Third, his desire for excellence: ‘Excellence in everything’ is David’s motivation. For instance he wants excellence in the internal organisation and management of UKIP (of which more below) and has demanded excellence in education at all levels.

 

To achieve the latter, he has called for a complete overhaul of schooling and the implementation of a tri-partite system, with grammar schools for the academically talented, technical schools for those with practical and vocational skills, and general schools to ensure all children have the employability qualities necessary to succeed in the world of work.
Children are our future and we must provide them with top quality education in order to compete in the world post-Brexit. We also must become self-sufficient in skills so that, once we end mass immigration and regain control of our borders, we won’t still need immigrant labour from the EU and elsewhere.

 

Fourth, David’s defence of freedom: Freedom of speech and conscience are fundamental rights that have been eroded recently by the burgeoning concept of ‘hate speech’. People should be allowed to criticise differing beliefs – including religious beliefs such as the tenets of the Quran and Sharia law – and ideas without fear of being reported, suspended from work, dragged through the courts or receiving a criminal record.

 

David wants to change the definition of ‘hate speech’ so that it includes only incitement to violence.

 

He wants an end too to the ‘no platforming’ and provision of ‘safe spaces’ in universities and elsewhere for adults who should be more robust. Control of speech is totalitarian; freedom of speech is healthy and democratic.

 

Lastly, David’s thirst to rebirth UKIP: The party needs a new external role and direction.
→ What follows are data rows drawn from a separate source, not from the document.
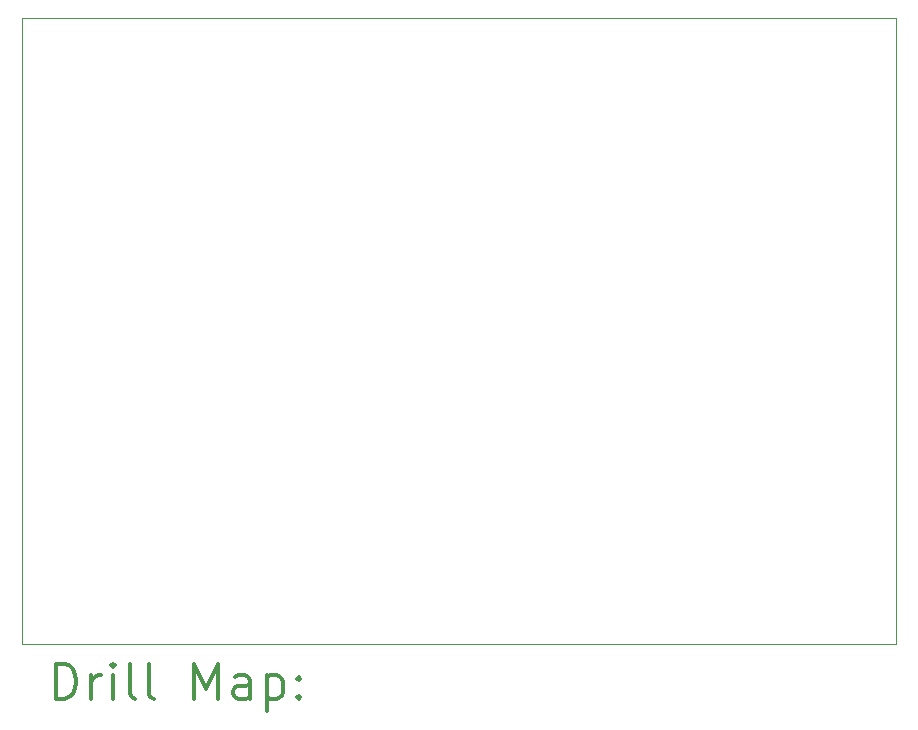
<source format=gbr>
%FSLAX45Y45*%
G04 Gerber Fmt 4.5, Leading zero omitted, Abs format (unit mm)*
G04 Created by KiCad (PCBNEW 5.1.10) date 2021-07-13 10:11:18*
%MOMM*%
%LPD*%
G01*
G04 APERTURE LIST*
%TA.AperFunction,Profile*%
%ADD10C,0.050000*%
%TD*%
%ADD11C,0.200000*%
%ADD12C,0.300000*%
G04 APERTURE END LIST*
D10*
X14600000Y-11600000D02*
X22000000Y-11600000D01*
X14600000Y-16900000D02*
X14600000Y-11600000D01*
X22000000Y-16900000D02*
X14600000Y-16900000D01*
X22000000Y-11600000D02*
X22000000Y-16900000D01*
D11*
D12*
X14883928Y-17368214D02*
X14883928Y-17068214D01*
X14955357Y-17068214D01*
X14998214Y-17082500D01*
X15026786Y-17111072D01*
X15041071Y-17139643D01*
X15055357Y-17196786D01*
X15055357Y-17239643D01*
X15041071Y-17296786D01*
X15026786Y-17325357D01*
X14998214Y-17353929D01*
X14955357Y-17368214D01*
X14883928Y-17368214D01*
X15183928Y-17368214D02*
X15183928Y-17168214D01*
X15183928Y-17225357D02*
X15198214Y-17196786D01*
X15212500Y-17182500D01*
X15241071Y-17168214D01*
X15269643Y-17168214D01*
X15369643Y-17368214D02*
X15369643Y-17168214D01*
X15369643Y-17068214D02*
X15355357Y-17082500D01*
X15369643Y-17096786D01*
X15383928Y-17082500D01*
X15369643Y-17068214D01*
X15369643Y-17096786D01*
X15555357Y-17368214D02*
X15526786Y-17353929D01*
X15512500Y-17325357D01*
X15512500Y-17068214D01*
X15712500Y-17368214D02*
X15683928Y-17353929D01*
X15669643Y-17325357D01*
X15669643Y-17068214D01*
X16055357Y-17368214D02*
X16055357Y-17068214D01*
X16155357Y-17282500D01*
X16255357Y-17068214D01*
X16255357Y-17368214D01*
X16526786Y-17368214D02*
X16526786Y-17211072D01*
X16512500Y-17182500D01*
X16483928Y-17168214D01*
X16426786Y-17168214D01*
X16398214Y-17182500D01*
X16526786Y-17353929D02*
X16498214Y-17368214D01*
X16426786Y-17368214D01*
X16398214Y-17353929D01*
X16383928Y-17325357D01*
X16383928Y-17296786D01*
X16398214Y-17268214D01*
X16426786Y-17253929D01*
X16498214Y-17253929D01*
X16526786Y-17239643D01*
X16669643Y-17168214D02*
X16669643Y-17468214D01*
X16669643Y-17182500D02*
X16698214Y-17168214D01*
X16755357Y-17168214D01*
X16783928Y-17182500D01*
X16798214Y-17196786D01*
X16812500Y-17225357D01*
X16812500Y-17311072D01*
X16798214Y-17339643D01*
X16783928Y-17353929D01*
X16755357Y-17368214D01*
X16698214Y-17368214D01*
X16669643Y-17353929D01*
X16941071Y-17339643D02*
X16955357Y-17353929D01*
X16941071Y-17368214D01*
X16926786Y-17353929D01*
X16941071Y-17339643D01*
X16941071Y-17368214D01*
X16941071Y-17182500D02*
X16955357Y-17196786D01*
X16941071Y-17211072D01*
X16926786Y-17196786D01*
X16941071Y-17182500D01*
X16941071Y-17211072D01*
M02*

</source>
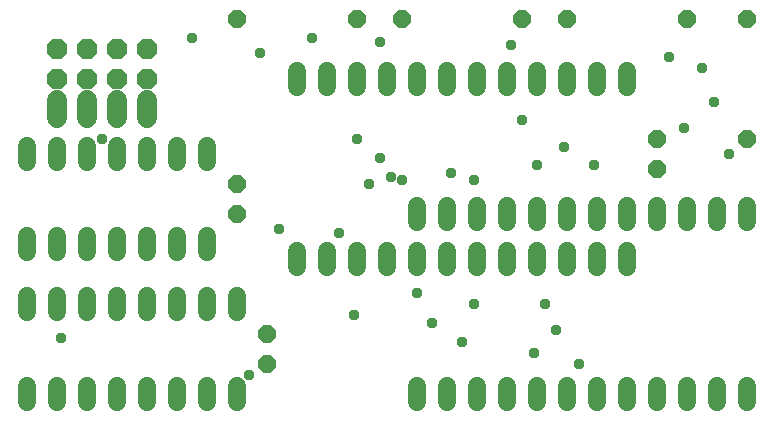
<source format=gbr>
G04 EAGLE Gerber RS-274X export*
G75*
%MOMM*%
%FSLAX34Y34*%
%LPD*%
%INSoldermask Top*%
%IPPOS*%
%AMOC8*
5,1,8,0,0,1.08239X$1,22.5*%
G01*
%ADD10C,1.524000*%
%ADD11P,1.869504X8X202.500000*%
%ADD12C,1.727200*%
%ADD13P,1.649562X8X202.500000*%
%ADD14P,1.649562X8X292.500000*%
%ADD15C,0.959600*%


D10*
X533400Y298704D02*
X533400Y285496D01*
X508000Y285496D02*
X508000Y298704D01*
X381000Y298704D02*
X381000Y285496D01*
X355600Y285496D02*
X355600Y298704D01*
X482600Y298704D02*
X482600Y285496D01*
X457200Y285496D02*
X457200Y298704D01*
X406400Y298704D02*
X406400Y285496D01*
X431800Y285496D02*
X431800Y298704D01*
X330200Y298704D02*
X330200Y285496D01*
X304800Y285496D02*
X304800Y298704D01*
X279400Y298704D02*
X279400Y285496D01*
X254000Y285496D02*
X254000Y298704D01*
X254000Y146304D02*
X254000Y133096D01*
X279400Y133096D02*
X279400Y146304D01*
X304800Y146304D02*
X304800Y133096D01*
X330200Y133096D02*
X330200Y146304D01*
X355600Y146304D02*
X355600Y133096D01*
X381000Y133096D02*
X381000Y146304D01*
X406400Y146304D02*
X406400Y133096D01*
X431800Y133096D02*
X431800Y146304D01*
X457200Y146304D02*
X457200Y133096D01*
X482600Y133096D02*
X482600Y146304D01*
X508000Y146304D02*
X508000Y133096D01*
X533400Y133096D02*
X533400Y146304D01*
X635000Y171196D02*
X635000Y184404D01*
X609600Y184404D02*
X609600Y171196D01*
X584200Y171196D02*
X584200Y184404D01*
X558800Y184404D02*
X558800Y171196D01*
X533400Y171196D02*
X533400Y184404D01*
X508000Y184404D02*
X508000Y171196D01*
X482600Y171196D02*
X482600Y184404D01*
X457200Y184404D02*
X457200Y171196D01*
X431800Y171196D02*
X431800Y184404D01*
X406400Y184404D02*
X406400Y171196D01*
X381000Y171196D02*
X381000Y184404D01*
X355600Y184404D02*
X355600Y171196D01*
X355600Y32004D02*
X355600Y18796D01*
X381000Y18796D02*
X381000Y32004D01*
X406400Y32004D02*
X406400Y18796D01*
X431800Y18796D02*
X431800Y32004D01*
X457200Y32004D02*
X457200Y18796D01*
X482600Y18796D02*
X482600Y32004D01*
X508000Y32004D02*
X508000Y18796D01*
X533400Y18796D02*
X533400Y32004D01*
X558800Y32004D02*
X558800Y18796D01*
X584200Y18796D02*
X584200Y32004D01*
X609600Y32004D02*
X609600Y18796D01*
X635000Y18796D02*
X635000Y32004D01*
X203200Y94996D02*
X203200Y108204D01*
X177800Y108204D02*
X177800Y94996D01*
X50800Y94996D02*
X50800Y108204D01*
X25400Y108204D02*
X25400Y94996D01*
X152400Y94996D02*
X152400Y108204D01*
X127000Y108204D02*
X127000Y94996D01*
X76200Y94996D02*
X76200Y108204D01*
X101600Y108204D02*
X101600Y94996D01*
X25400Y32004D02*
X25400Y18796D01*
X50800Y18796D02*
X50800Y32004D01*
X76200Y32004D02*
X76200Y18796D01*
X101600Y18796D02*
X101600Y32004D01*
X127000Y32004D02*
X127000Y18796D01*
X152400Y18796D02*
X152400Y32004D01*
X177800Y32004D02*
X177800Y18796D01*
X203200Y18796D02*
X203200Y32004D01*
X177800Y221996D02*
X177800Y235204D01*
X152400Y235204D02*
X152400Y221996D01*
X25400Y221996D02*
X25400Y235204D01*
X25400Y159004D02*
X25400Y145796D01*
X127000Y221996D02*
X127000Y235204D01*
X101600Y235204D02*
X101600Y221996D01*
X50800Y221996D02*
X50800Y235204D01*
X76200Y235204D02*
X76200Y221996D01*
X50800Y159004D02*
X50800Y145796D01*
X76200Y145796D02*
X76200Y159004D01*
X101600Y159004D02*
X101600Y145796D01*
X127000Y145796D02*
X127000Y159004D01*
X152400Y159004D02*
X152400Y145796D01*
X177800Y145796D02*
X177800Y159004D01*
D11*
X127000Y317500D03*
X127000Y292100D03*
X101600Y317500D03*
X101600Y292100D03*
X76200Y317500D03*
X76200Y292100D03*
X50800Y317500D03*
X50800Y292100D03*
D12*
X127000Y274320D02*
X127000Y259080D01*
X101600Y259080D02*
X101600Y274320D01*
X76200Y274320D02*
X76200Y259080D01*
X50800Y259080D02*
X50800Y274320D01*
D13*
X304800Y342900D03*
X203200Y342900D03*
X444500Y342900D03*
X342900Y342900D03*
X584200Y342900D03*
X482600Y342900D03*
D14*
X635000Y342900D03*
X635000Y241300D03*
X228600Y76200D03*
X228600Y50800D03*
X203200Y203200D03*
X203200Y177800D03*
X558800Y241300D03*
X558800Y215900D03*
D15*
X606425Y273050D03*
X581025Y250825D03*
X568325Y311150D03*
X301625Y92075D03*
X314325Y203200D03*
X504825Y219075D03*
X323850Y225425D03*
X479425Y234950D03*
X333375Y209550D03*
X457200Y219075D03*
X342900Y206375D03*
X403225Y206375D03*
X384175Y212725D03*
X619125Y228600D03*
X393700Y69850D03*
X596900Y301625D03*
X434975Y320675D03*
X454025Y60325D03*
X463550Y101600D03*
X492125Y50800D03*
X403225Y101600D03*
X355600Y111125D03*
X473075Y79375D03*
X238125Y165100D03*
X288925Y161925D03*
X368300Y85725D03*
X212725Y41275D03*
X222250Y314325D03*
X165100Y327025D03*
X53975Y73025D03*
X88900Y241300D03*
X323850Y323850D03*
X444500Y257175D03*
X304800Y241300D03*
X266700Y327025D03*
M02*

</source>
But it also needs desperately to move on from the internal organisational shambles we’ve experienced.
David is aware that one of the leader’s first key appointments is that of Chairman (or woman) of the party. Still open to suggestions, he is currently looking for someone who has proven management skills balanced with an ability to listen to, engage with and make a priority of grassroots members – who are the party’s lifeblood. He will instruct his appointee to spend the first six months out visiting the regions and branches, and to then create an efficient effective excellent organisation that is responsive to ordinary members.

 

David wants branches to be allowed to retain 20% of members’ annual UKIP subscription. This should help them prepare better for elections and motivate them to gain more supporters.

 

The NEC is constitutionally entrenched and difficult to reform. However, to get the NEC more in touch with the grassroots, David wants all Regional Chairmen to be invited to attend and participate in all NEC meetings, albeit at present without a vote.

 

For me, David is the man for UKIP’s leadership job. He’s the one who offers a radical and passionate vision for the party, and who has the backbone and guts to achieve it. We have one last chance to refocus the party and make it relevant again. You won’t regret joining me and voting for David Kurten.